[SOURCE MATERIAL]
--------------------
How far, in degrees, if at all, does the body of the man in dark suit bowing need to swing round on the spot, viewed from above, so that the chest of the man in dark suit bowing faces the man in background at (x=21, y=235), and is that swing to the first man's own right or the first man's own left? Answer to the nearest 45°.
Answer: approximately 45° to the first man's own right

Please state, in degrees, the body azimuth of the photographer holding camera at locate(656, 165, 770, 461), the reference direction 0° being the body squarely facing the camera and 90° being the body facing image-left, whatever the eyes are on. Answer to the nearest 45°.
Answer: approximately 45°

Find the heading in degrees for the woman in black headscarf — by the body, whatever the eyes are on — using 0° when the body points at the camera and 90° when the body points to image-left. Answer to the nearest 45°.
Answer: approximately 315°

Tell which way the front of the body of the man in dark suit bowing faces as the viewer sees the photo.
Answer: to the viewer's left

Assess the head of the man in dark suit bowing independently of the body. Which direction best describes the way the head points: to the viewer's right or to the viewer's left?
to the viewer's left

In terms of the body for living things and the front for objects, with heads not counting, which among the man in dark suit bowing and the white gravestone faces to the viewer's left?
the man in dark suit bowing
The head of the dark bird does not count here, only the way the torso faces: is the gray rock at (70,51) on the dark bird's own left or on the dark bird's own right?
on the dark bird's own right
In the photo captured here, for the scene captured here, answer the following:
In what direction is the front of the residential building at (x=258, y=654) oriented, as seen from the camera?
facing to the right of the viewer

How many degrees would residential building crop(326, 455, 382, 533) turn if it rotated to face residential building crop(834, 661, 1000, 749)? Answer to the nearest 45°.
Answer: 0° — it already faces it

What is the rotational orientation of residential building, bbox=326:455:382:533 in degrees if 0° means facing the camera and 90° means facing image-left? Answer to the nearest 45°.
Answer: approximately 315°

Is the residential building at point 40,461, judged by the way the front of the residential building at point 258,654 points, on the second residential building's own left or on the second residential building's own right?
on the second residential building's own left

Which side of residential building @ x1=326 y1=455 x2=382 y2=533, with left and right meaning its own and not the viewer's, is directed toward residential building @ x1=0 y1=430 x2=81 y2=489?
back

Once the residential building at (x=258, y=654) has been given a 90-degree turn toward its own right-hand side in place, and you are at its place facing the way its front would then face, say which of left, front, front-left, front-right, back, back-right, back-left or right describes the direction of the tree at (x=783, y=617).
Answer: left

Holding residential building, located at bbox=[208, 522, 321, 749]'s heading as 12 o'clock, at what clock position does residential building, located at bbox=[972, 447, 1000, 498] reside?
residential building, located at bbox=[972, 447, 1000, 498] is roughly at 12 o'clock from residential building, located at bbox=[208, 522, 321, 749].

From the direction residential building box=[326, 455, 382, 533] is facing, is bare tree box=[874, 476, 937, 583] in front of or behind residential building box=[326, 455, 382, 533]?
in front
--------------------
[WHAT YOU ARE ASKED TO DO] Repeat only the tail of the entries, exactly: the line containing "Once the residential" and every line after it, to the end.

[PROBLEM SOLUTION]
Once the residential building at (x=258, y=654) has been given a 90-degree turn toward its own right-hand side in place, and you are at its place facing the way its front would then face, say which of left, front, front-left, front-right, back, back-right, back-left or right describes the direction of the tree at (x=783, y=617).
Answer: left

Holding residential building, located at bbox=[208, 522, 321, 749]'s heading as 12 o'clock, at what clock position does residential building, located at bbox=[972, 447, 1000, 498] reside?
residential building, located at bbox=[972, 447, 1000, 498] is roughly at 12 o'clock from residential building, located at bbox=[208, 522, 321, 749].

From the direction residential building box=[326, 455, 382, 533] is facing, is bare tree box=[874, 476, 937, 583] in front of or behind residential building box=[326, 455, 382, 533]?
in front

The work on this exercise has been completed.